Goehr
… around Stravinsky, Op.72
Marching to Carcassonne, Op.75 [Koussevitzky Music Foundation/London Sinfonietta commission: World Premiere]
Glanert
Secret Room: Chamber Sonata No.3
Wuorinen
Cyclops
Rebecca Hirsch (violin)
Peter Serkin (piano)
London Sinfonietta
Oliver Knussen
Reviewed by: Richard Whitehouse
Reviewed: 22 May, 2003
Venue: Queen Elizabeth Hall, London
This concert might almost have been titled ’second time around’, as it gratifyingly provided a further opportunity to hear three recent Sinfonietta premieres together with a substantial new work by Alexander Goehr. Goehr it was who opened the concert with … around Stravinsky written in 2002, in which Stravinsky’s mid-1930s arrangement for woodwind quartet of his Pastorale is framed by Goehr’s lively ’A Prelude’ and ’Introduzione’ for solo violin and rounded off by a capricious ’Rondo’ for all five instruments – “Three pieces around Stravinsky’s Pastorale”. The stylistic contrast was itself the focus of the musical commentary, with Rebecca Hirsch’s plangently expressive playing well to the fore.
Marching to Carcassonne (2002) is more ambitious in scope at 30 minutes, and more problematic in outcome. The perky opening ’March’ returns twice in the course of eight pithy and contrasted movements, their diverting cumulative effect not dissimilar to that of Stravinsky’s suite from The Soldier’s Tale. The finale – … marching to Carcassonne, Labyrinth – draws elements from the preceding movements, interspersed by reappearances of the ’March’, into a more extended, if often fragmented discourse. Yet the hitherto pungent delineation of character seemed lost amid a welter of conflicting impulses, whose resolution felt more arrived at than achieved. Thought provoking, even so, and a work which may well have ’seasoned’ when it (hopefully) reappears – hopefully once more with the poised intensity of Peter Serkin in the demanding piano part.
Such prolixity was in striking contrast to Detlev Glanert¹s Secret Room (2002) – the third in a series of chamber sonatas, in which the composer consciously restricts his stylistically wide-ranging palette for an abstract synthesis of ideas. The implied layering of ideas gives an invigorating sense of arrival to the musical activity, enhanced by Glanert’s virtuoso deployment of his ensemble.

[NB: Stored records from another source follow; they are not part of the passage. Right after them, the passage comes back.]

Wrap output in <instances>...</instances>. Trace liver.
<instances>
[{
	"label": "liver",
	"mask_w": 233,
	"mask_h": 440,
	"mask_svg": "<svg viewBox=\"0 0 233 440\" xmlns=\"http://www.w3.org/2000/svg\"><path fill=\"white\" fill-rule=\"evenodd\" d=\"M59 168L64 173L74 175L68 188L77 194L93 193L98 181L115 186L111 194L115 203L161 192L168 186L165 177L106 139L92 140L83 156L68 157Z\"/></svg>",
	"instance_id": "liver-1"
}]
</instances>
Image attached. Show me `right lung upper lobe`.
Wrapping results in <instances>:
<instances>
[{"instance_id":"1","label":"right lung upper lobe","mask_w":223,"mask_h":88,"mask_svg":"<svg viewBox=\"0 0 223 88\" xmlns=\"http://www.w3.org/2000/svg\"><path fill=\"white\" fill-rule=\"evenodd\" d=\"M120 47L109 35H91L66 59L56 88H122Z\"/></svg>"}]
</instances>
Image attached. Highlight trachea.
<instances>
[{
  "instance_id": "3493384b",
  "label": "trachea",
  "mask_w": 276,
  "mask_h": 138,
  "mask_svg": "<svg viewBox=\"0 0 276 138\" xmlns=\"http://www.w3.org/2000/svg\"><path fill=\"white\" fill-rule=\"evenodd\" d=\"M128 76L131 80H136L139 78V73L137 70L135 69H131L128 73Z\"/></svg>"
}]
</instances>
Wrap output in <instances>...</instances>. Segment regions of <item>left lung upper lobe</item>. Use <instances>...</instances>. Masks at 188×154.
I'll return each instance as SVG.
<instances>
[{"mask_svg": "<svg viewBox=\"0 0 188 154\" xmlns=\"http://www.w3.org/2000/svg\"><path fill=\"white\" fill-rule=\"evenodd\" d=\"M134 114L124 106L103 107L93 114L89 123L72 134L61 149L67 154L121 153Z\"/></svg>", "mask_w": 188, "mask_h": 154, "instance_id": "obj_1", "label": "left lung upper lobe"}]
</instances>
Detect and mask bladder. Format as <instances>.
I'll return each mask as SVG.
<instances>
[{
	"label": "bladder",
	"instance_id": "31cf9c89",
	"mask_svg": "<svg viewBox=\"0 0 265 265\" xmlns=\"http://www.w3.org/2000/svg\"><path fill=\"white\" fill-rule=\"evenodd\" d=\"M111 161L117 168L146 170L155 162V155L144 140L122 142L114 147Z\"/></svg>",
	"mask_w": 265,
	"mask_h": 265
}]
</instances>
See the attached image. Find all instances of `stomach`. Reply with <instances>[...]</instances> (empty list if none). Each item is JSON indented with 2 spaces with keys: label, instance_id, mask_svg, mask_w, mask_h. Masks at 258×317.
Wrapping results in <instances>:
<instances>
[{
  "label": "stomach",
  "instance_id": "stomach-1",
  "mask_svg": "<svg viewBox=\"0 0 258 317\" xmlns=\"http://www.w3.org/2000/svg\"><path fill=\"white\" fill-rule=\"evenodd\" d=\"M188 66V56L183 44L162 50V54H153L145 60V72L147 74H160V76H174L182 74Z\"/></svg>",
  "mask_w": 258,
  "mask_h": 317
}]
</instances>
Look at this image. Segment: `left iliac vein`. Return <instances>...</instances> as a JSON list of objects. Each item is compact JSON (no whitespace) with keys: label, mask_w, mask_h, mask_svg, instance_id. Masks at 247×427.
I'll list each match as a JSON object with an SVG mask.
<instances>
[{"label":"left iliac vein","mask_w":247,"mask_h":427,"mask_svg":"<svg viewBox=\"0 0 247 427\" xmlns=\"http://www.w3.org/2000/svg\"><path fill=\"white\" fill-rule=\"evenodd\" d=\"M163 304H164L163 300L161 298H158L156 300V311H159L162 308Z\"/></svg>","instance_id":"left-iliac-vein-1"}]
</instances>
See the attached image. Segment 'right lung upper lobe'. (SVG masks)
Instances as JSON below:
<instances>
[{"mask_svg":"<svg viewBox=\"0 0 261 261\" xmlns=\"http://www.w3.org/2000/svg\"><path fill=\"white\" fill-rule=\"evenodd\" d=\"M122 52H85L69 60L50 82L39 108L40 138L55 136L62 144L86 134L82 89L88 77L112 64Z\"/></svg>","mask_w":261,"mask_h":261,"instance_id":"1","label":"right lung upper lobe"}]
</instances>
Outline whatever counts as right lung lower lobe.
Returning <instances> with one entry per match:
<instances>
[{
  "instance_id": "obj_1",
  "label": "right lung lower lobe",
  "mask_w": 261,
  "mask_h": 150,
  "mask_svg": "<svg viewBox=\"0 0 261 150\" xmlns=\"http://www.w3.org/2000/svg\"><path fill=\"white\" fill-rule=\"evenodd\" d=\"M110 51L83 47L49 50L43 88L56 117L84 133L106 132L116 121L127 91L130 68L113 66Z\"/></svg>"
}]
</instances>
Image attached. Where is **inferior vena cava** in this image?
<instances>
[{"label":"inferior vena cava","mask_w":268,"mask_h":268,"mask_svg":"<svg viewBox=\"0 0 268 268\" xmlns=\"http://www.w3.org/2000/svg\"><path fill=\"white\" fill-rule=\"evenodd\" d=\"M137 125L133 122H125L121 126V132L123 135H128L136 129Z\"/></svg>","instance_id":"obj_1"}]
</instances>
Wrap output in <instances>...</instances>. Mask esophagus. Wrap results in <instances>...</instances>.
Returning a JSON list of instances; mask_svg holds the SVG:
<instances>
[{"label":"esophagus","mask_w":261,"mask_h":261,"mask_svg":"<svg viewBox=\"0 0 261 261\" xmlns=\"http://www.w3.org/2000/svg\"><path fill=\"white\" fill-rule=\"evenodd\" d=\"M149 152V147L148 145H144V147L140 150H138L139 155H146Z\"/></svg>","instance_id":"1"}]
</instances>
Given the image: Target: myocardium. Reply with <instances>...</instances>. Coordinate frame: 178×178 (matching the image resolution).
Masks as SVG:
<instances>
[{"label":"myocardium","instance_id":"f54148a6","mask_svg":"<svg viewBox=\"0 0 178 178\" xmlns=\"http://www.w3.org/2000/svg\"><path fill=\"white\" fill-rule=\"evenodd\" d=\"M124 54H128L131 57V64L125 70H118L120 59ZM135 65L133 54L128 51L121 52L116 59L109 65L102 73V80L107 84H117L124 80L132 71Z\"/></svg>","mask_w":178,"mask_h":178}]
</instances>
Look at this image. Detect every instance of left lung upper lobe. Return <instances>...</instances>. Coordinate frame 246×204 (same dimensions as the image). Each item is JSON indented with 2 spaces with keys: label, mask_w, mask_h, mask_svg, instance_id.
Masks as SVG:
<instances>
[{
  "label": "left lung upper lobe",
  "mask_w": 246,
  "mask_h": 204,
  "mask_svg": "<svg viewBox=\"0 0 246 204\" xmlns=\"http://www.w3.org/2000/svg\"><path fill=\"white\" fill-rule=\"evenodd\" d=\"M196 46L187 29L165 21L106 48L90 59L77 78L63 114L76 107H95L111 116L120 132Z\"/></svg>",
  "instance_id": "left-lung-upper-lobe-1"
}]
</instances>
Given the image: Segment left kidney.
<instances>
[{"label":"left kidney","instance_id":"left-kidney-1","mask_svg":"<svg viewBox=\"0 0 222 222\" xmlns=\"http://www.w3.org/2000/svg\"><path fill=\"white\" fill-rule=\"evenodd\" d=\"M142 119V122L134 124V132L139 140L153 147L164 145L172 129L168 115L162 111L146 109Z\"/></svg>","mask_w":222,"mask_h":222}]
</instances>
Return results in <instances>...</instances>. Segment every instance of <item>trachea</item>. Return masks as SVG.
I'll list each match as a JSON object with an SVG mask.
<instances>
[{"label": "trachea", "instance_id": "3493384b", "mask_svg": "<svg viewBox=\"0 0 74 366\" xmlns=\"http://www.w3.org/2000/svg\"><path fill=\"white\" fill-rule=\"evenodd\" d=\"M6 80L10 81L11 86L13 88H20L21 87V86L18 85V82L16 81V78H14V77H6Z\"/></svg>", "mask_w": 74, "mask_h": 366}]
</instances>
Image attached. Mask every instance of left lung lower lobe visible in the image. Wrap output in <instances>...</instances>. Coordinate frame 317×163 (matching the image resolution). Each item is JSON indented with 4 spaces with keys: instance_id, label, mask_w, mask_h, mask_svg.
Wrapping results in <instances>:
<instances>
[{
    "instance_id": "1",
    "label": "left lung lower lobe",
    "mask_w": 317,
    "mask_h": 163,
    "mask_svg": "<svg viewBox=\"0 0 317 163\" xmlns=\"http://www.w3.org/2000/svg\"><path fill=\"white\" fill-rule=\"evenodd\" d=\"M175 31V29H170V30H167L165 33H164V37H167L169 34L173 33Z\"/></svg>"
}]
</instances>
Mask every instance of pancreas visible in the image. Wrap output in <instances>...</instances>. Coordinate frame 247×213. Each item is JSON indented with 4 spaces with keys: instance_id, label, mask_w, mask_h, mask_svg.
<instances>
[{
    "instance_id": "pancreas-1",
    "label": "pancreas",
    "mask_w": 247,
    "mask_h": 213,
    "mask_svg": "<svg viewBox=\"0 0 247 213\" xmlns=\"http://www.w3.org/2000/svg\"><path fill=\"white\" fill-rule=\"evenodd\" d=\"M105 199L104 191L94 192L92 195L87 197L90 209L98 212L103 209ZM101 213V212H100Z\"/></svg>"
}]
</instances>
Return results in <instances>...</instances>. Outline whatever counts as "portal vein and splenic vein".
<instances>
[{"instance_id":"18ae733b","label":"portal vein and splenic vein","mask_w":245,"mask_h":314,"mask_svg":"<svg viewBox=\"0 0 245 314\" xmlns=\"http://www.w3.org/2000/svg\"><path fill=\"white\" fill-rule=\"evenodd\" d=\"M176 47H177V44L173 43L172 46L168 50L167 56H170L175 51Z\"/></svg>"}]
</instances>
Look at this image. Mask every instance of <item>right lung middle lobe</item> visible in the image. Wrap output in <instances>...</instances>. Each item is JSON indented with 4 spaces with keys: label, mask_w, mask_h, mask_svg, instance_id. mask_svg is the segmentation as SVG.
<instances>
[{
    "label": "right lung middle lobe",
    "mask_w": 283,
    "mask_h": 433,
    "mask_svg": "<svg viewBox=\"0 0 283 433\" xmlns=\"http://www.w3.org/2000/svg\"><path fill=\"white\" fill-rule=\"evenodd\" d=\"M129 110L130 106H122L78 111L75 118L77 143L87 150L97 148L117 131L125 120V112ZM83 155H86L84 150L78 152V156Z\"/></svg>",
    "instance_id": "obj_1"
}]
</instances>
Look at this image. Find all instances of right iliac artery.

Finally, Charles Wuorinen and Cyclops (2000) – typical in its intellectual rigour and dynamic approach to form. In essence, this concerto for 20 players passes through interrelated harmonic and rhythmic cycles on its way to a fusion both compressed and climactic. The degree to which the progressively shorter but increasingly complex episodes compact in intensity makes for gripping listening, Wuorinen controlling momentum with a Varèse-like energy. Too much occurring in too long a timespan? Possibly, but the purposefulness of the material largely ensures coherence – especially when that material is tailor-made for the virtuosity of the Knussen-led Sinfonietta.